Obviously this breaks down for nested object hierarchies or other data that is not easily represented as a 2d table, but otherwise we’ve been quite happy. I think this format solves some other things I’ve wanted, including header comments, inline comments, better alignment, and markdown support.
ASCII (and through it, Unicode) has these values specifically for this purpose.
If RS and US were in common use, there would be a need to have a visible representation for them in the terminal, and a way to enter RS on the keyboard.
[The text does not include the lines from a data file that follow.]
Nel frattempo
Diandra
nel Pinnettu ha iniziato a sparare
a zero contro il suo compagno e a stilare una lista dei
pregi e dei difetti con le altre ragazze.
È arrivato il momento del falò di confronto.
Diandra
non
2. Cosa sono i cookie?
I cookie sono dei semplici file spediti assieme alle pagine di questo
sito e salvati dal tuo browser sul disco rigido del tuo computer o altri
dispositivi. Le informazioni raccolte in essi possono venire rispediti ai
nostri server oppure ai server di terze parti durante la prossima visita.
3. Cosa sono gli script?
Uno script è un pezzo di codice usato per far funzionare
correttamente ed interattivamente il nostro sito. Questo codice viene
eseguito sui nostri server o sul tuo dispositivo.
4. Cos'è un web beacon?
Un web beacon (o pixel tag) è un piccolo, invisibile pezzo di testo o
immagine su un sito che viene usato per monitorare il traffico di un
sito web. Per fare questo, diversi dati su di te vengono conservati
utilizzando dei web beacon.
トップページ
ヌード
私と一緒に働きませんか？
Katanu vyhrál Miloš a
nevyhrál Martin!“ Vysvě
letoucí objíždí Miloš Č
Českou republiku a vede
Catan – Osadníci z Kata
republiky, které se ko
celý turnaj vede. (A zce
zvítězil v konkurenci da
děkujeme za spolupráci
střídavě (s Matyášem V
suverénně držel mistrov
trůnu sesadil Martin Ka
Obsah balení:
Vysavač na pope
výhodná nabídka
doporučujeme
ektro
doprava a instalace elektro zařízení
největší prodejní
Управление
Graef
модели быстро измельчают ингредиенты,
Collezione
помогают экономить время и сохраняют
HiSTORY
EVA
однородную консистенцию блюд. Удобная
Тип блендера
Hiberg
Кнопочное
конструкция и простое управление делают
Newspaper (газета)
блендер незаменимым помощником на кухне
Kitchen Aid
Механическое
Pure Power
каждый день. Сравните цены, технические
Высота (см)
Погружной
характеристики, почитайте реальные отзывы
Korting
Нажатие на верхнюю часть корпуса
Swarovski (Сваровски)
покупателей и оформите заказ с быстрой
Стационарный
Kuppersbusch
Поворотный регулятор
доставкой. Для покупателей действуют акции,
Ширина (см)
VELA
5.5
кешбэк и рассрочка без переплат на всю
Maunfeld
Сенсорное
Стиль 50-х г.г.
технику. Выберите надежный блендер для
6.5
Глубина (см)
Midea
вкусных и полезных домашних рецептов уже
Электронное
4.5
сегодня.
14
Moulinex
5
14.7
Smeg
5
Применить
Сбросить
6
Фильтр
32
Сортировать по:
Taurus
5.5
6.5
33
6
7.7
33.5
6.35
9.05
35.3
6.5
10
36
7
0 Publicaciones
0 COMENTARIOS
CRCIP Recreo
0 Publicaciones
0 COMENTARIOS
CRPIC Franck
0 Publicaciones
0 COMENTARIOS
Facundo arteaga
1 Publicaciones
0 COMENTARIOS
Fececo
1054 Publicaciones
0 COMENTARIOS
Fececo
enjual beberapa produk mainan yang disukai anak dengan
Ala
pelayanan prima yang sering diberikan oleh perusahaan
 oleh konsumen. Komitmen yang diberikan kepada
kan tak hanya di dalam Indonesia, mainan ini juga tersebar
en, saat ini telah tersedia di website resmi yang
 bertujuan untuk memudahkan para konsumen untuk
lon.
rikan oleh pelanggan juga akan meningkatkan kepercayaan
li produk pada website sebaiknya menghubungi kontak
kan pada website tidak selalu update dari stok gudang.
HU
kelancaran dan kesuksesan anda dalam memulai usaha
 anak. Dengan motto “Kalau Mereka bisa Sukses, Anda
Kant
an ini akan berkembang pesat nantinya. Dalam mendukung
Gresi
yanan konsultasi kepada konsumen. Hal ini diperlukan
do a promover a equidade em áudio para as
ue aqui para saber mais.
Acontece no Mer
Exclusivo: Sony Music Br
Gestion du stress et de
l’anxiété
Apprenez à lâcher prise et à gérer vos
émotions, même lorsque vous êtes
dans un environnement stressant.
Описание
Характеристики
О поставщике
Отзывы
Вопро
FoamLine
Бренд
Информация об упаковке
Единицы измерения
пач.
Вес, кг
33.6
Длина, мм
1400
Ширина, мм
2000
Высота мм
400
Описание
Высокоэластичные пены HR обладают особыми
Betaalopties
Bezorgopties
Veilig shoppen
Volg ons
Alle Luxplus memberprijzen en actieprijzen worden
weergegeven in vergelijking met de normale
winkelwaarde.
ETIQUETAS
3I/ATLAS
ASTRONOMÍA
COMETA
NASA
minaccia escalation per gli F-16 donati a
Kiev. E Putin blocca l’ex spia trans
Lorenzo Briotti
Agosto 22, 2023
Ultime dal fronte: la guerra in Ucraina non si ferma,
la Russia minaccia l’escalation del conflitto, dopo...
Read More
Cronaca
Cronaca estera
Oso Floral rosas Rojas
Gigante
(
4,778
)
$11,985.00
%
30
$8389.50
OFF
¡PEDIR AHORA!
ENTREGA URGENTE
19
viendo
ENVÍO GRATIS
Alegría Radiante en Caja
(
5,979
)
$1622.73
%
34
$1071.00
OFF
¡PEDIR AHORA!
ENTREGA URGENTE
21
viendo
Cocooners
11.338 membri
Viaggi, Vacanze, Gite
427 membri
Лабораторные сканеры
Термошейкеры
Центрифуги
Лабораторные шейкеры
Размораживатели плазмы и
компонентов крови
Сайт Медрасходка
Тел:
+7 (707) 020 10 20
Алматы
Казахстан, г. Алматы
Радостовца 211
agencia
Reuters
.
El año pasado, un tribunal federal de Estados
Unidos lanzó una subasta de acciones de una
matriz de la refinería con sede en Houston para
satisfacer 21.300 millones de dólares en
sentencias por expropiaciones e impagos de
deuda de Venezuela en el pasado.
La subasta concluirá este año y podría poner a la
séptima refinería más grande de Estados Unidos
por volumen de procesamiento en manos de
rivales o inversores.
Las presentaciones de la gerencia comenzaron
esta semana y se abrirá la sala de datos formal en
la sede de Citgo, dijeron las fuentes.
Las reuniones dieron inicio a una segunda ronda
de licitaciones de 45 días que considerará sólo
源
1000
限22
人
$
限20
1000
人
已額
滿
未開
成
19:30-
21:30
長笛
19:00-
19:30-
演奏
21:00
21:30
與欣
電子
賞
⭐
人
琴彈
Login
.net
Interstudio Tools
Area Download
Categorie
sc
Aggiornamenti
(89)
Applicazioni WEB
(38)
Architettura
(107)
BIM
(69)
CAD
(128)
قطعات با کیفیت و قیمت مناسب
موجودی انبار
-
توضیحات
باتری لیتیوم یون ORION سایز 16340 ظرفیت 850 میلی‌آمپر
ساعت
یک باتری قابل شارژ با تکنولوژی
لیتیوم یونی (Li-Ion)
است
Pretty soon, strings that contain RS would become much more common in the wild.
Then, one day somebody would need to store one of those strings in a table, and there would be no way to do so without escaping.
I do think that having RS display in the terminal (like a newline followed by some graphic?) and using it would be an improvement over TSV's use of newline for this purpose, but considering that it's not a perfect solution, I can understand why people are not overly motivated to make this happen. The time for this may have been 40+ years ago when a standard for how to display or type it would be feasible to agree upon.
Both already possible, they have official symbols representing them
> Then, one day somebody would need to store one of those strings in a table, and there would be no way to do so without escaping.
Why? But also, yes, escaping also exists, just like in the alternative formats
Notepad++ handles the display and entry of these characters fairly easily. I think they're nowhere as unergonomic as people say they are.